At first glance, there appears to be a hierarchy of beta-cell dysfunction. We now know that proinsulin is retained, even as C-peptide response declines. However, when C-peptide is low or absent, both C-peptide and proinsulin fail to respond to stimuli [6]. Given histological evidence that beta-cells persist long after diagnosis, the question arises: are these beta-cells ‘sleeping’ and could they be aroused? In other words, are they ‘stunned’, or functionally dead [5, 7]? The fact that proinsulin levels are detectable, even when C-peptide is not, supports the former argument [6]. Since proinsulin, C-peptide and insulin are secreted in equimolar quantities, but insulin is largely extracted by the liver, increased proinsulin:C-peptide (PL:CP) ratios imply accumulation and secretion of inadequately processed proinsulin, a hallmark of endoplasmic reticulum (ER) dysfunction. A cell that is unable to respond to its primary stimulus is called a ‘stunned’ cell and has the intrinsic capacity to restore competence [7]. In the context of diabetes, one feature of such ‘stunned’ cells, is that there is not only a mismatch between insulin secretion and glucose stimulus, but also that the change can recover. ‘Stunned’ beta-cells are probably a feature of both type 2 and type 1 diabetes and can anticipate and predict both types [7]. Such ‘stunned’ cells are conceptually distinct from ER stress, although both imply a dysfunctional beta-cell.
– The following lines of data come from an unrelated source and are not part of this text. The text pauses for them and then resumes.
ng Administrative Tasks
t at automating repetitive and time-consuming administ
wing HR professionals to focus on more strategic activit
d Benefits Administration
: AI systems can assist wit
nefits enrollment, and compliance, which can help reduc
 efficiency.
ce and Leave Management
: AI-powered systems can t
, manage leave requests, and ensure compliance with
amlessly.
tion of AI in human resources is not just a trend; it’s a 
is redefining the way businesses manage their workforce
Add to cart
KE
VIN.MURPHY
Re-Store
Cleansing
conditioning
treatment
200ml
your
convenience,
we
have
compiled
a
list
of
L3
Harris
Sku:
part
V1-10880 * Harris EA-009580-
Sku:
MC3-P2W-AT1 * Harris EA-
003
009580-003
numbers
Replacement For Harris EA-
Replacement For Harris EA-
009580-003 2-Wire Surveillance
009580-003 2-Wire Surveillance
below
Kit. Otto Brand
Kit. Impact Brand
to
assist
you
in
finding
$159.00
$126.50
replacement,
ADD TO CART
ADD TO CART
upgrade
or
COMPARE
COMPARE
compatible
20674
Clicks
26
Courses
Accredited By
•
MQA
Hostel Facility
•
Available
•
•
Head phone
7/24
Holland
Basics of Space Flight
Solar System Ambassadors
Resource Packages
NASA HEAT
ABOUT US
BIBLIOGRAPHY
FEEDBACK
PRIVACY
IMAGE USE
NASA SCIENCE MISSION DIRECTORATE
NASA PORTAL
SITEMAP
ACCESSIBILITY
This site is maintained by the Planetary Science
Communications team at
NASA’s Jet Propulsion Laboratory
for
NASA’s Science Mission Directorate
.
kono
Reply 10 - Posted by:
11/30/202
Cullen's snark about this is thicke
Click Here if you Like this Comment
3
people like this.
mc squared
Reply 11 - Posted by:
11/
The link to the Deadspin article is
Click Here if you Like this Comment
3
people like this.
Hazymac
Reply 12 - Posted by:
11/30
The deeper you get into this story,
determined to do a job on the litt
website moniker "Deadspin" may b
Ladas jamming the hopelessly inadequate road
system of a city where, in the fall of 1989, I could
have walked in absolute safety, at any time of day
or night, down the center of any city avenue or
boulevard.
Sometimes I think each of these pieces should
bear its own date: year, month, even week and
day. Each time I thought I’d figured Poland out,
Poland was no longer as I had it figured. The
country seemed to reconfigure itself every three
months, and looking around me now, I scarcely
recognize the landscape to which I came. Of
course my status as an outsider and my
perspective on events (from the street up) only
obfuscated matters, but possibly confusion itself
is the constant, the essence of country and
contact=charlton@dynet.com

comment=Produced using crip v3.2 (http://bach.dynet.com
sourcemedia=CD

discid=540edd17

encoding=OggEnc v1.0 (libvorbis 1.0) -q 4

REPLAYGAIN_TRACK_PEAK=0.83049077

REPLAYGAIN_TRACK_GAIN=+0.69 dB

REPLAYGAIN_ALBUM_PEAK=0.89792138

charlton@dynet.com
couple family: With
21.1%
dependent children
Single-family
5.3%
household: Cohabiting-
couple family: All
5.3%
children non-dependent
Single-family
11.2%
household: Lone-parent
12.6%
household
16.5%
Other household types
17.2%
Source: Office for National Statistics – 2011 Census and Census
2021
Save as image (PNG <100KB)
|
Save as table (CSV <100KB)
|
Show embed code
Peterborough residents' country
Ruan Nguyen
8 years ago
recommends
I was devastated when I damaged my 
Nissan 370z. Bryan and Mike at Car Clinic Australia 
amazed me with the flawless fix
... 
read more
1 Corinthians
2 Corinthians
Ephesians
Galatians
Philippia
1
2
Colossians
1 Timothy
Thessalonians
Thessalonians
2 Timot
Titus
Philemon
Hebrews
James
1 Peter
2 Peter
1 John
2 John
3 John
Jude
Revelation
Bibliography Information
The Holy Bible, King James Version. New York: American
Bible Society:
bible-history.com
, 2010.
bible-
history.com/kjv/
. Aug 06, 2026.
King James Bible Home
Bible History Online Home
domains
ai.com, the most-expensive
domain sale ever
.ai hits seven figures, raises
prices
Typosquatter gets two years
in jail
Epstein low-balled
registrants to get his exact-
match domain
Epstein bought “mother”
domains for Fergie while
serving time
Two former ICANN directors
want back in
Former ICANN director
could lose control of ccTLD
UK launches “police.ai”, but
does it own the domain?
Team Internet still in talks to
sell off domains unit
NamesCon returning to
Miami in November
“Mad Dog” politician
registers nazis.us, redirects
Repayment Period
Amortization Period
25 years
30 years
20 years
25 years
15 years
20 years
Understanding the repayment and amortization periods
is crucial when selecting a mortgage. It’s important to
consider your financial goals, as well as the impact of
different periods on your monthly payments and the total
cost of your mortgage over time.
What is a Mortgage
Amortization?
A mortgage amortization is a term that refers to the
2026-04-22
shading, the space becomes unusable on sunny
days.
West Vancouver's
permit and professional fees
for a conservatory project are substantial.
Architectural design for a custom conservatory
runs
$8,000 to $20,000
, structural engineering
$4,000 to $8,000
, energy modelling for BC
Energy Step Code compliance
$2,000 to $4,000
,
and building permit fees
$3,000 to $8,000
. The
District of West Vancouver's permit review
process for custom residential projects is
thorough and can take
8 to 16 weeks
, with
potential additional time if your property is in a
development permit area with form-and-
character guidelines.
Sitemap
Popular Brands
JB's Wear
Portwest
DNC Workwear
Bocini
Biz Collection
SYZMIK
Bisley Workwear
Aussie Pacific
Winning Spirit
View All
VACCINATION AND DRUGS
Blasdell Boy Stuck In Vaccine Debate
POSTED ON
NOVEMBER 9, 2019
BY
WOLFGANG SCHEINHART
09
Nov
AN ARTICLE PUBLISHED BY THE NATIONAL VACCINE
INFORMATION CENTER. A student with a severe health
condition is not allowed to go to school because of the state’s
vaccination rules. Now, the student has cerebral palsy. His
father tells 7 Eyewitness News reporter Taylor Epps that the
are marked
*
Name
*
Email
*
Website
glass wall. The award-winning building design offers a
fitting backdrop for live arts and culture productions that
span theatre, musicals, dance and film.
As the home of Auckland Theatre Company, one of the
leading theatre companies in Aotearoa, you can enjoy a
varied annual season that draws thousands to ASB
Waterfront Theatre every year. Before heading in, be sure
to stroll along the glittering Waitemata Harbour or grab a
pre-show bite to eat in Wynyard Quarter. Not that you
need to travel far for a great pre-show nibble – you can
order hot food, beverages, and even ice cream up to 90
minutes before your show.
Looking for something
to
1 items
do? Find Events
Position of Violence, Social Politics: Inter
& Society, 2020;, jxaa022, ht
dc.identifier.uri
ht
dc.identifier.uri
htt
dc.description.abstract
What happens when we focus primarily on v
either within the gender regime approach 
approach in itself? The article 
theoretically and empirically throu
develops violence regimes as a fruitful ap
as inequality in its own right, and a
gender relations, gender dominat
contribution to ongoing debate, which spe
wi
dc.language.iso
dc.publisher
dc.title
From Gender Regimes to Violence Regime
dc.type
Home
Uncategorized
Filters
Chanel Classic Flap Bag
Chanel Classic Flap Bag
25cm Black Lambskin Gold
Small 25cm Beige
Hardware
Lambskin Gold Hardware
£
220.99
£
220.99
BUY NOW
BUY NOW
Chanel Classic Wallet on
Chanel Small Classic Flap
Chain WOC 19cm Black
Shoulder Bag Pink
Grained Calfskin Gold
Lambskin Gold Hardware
Indeed, evidence of ER stress, using this PL:CP ratio, can be found in children at risk of type 1 diabetes and, in them, predicts the disease, especially in children under the age of 10 years [6, 7].

Clinical implications

Many years ago, we and others found the same altered PL:CP ratio: before type 1 diabetes, but also in identical co-twins of children with type 1 diabetes and in non-HLA identical siblings, who were themselves estimated to be at low disease risk [8, 9]. Such an altered PL:CP ratio also predicated type 1 diabetes [10]. Despite using different immunoassays, these changes in PL:CP ratio give the results coherence, although none can be certain it was entirely intact proinsulin that was being measured [6, 8,9,10]. The idea that changes in PL:CP ratio could be familial raises the possibility that shared genetic and/or environmental effects play a role in beta-cell susceptibility to damage. That much would be consistent with the evidence in the present paper that persistence of C-peptide, as against decline, is both genetically determined and associated with type 2 diabetes gene risk [4].

Conclusions

The present data open new avenues for research and hints at various pathways that might have a differential impact on disease risk, rate of disease progression and failure of the disease process to eliminate all beta-cells in the pancreatic islets. Whether sleeping or dead, the possibility that some cells are ‘not drowning, but waving’, suggests restoration of beta-cell function may yet be feasible.